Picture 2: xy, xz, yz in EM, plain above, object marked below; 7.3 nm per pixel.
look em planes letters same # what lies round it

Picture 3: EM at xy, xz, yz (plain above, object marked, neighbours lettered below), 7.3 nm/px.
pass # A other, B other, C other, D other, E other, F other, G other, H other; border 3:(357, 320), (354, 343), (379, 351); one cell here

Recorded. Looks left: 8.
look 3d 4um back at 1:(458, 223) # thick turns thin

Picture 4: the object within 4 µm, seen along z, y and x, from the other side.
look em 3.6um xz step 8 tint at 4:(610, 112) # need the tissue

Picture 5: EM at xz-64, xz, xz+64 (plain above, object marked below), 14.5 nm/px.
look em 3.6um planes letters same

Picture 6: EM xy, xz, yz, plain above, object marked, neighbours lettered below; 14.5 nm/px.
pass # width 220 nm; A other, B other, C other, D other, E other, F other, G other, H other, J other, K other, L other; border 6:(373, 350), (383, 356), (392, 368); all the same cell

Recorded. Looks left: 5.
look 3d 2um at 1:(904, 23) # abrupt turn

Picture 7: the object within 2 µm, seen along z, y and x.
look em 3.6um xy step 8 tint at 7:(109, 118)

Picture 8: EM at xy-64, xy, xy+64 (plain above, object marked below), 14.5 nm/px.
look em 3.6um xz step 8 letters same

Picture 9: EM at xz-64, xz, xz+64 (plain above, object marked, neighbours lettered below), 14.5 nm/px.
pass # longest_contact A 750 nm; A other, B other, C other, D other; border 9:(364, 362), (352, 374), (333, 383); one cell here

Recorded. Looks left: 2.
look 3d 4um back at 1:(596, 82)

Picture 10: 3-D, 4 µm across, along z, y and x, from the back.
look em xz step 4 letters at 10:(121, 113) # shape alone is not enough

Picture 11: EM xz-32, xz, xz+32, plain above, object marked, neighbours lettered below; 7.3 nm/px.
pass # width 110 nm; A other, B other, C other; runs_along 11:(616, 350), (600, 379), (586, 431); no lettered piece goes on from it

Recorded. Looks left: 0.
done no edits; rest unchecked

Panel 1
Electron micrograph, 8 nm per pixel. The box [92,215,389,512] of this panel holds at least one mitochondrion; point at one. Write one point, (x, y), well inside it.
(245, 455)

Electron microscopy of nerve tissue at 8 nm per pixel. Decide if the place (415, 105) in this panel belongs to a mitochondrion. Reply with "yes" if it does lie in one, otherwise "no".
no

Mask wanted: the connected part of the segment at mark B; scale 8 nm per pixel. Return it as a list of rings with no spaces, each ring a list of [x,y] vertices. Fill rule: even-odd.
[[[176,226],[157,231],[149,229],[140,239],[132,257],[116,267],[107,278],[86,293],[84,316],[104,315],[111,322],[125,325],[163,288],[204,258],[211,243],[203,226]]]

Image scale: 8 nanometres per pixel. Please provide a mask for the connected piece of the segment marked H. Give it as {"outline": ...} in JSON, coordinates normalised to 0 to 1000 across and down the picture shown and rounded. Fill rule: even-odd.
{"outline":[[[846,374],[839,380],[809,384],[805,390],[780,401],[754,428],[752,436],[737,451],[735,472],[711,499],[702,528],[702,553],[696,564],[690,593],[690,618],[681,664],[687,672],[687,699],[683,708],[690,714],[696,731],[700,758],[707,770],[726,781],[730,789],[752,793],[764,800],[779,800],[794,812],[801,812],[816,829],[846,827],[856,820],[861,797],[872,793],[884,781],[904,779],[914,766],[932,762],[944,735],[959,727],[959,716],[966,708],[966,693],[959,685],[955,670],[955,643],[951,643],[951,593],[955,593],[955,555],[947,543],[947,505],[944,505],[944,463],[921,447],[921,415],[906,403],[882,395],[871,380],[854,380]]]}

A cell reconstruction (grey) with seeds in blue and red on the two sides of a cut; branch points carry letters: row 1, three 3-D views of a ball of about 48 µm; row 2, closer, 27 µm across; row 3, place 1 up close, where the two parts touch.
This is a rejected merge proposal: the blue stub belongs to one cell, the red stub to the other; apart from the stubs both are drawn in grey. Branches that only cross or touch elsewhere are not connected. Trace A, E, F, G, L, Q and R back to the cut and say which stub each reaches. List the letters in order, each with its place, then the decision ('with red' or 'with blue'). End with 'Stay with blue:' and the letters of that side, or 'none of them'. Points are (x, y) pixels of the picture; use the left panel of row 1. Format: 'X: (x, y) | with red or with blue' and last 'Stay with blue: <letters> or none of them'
---
Extract from the material all lines containing the string "touch".

A cell reconstruction (grey) with seeds in blue and red on the two sides of a cut; branch points carry letters: row 1, three 3-D views of a ball of about 48 µm; row 2, closer, 27 µm across; row 3, place 1 up close, where the two parts touch.
This is a rejected merge proposal: the blue stub belongs to one cell, the red stub to the other; apart from the stubs both are drawn in grey. Branches that only cross or touch elsewhere are not connected. Trace A, E, F, G, L, Q and R back to the cut and say which stub each reaches. List the letters in order, each with its place, then the decision ('with red' or 'with blue'). End with 'Stay with blue:' and the letters of that side, or 'none of them'. Points are (x, y) pixels of the picture; use the left panel of row 1. Format: 'X: (x, y) | with red or with blue' and last 'Stay with blue: <letters> or none of them'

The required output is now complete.